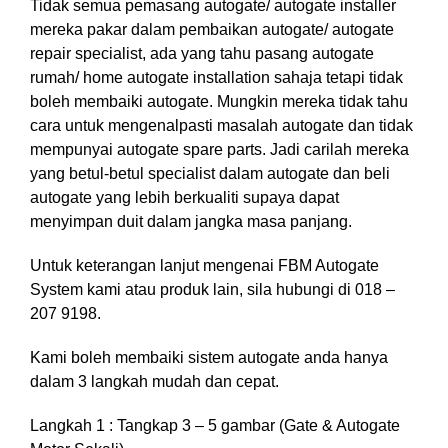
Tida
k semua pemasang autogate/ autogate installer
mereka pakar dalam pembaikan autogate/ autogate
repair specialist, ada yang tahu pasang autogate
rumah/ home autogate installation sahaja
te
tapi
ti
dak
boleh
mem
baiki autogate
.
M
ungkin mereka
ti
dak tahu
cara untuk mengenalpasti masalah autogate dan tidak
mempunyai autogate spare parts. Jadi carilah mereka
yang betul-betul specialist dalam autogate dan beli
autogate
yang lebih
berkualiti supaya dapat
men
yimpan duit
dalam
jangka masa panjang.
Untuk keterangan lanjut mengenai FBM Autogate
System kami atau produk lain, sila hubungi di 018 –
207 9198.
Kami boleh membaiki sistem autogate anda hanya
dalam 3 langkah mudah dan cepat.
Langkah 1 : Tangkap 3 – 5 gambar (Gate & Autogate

----------------------------------------

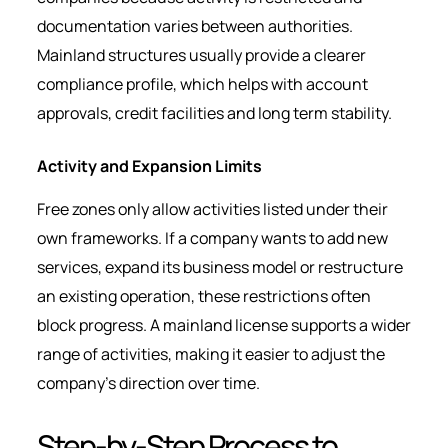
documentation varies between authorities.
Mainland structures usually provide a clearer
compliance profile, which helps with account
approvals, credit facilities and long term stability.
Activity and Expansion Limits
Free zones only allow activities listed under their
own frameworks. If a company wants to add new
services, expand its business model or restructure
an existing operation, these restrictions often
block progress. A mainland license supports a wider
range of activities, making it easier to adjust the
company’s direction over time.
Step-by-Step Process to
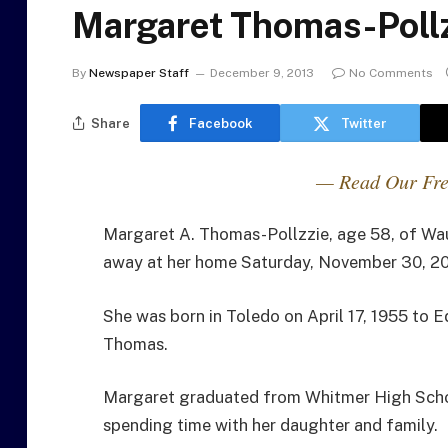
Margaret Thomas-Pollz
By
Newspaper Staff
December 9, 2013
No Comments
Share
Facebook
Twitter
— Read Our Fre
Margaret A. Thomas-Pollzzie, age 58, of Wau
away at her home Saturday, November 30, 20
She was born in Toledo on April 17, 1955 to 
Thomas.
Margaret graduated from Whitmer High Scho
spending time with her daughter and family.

----------------------------------------

## Request
Reproduce verbatim the lines of the data, starting at the line containing "documentation varies between authorities." and ending at the line containing "Step-by-Step Process to", with both of those lines included.

## Task solution
documentation varies between authorities.
Mainland structures usually provide a clearer
compliance profile, which helps with account
approvals, credit facilities and long term stability.
Activity and Expansion Limits
Free zones only allow activities listed under their
own frameworks. If a company wants to add new
services, expand its business model or restructure
an existing operation, these restrictions often
block progress. A mainland license supports a wider
range of activities, making it easier to adjust the
company’s direction over time.
Step-by-Step Process to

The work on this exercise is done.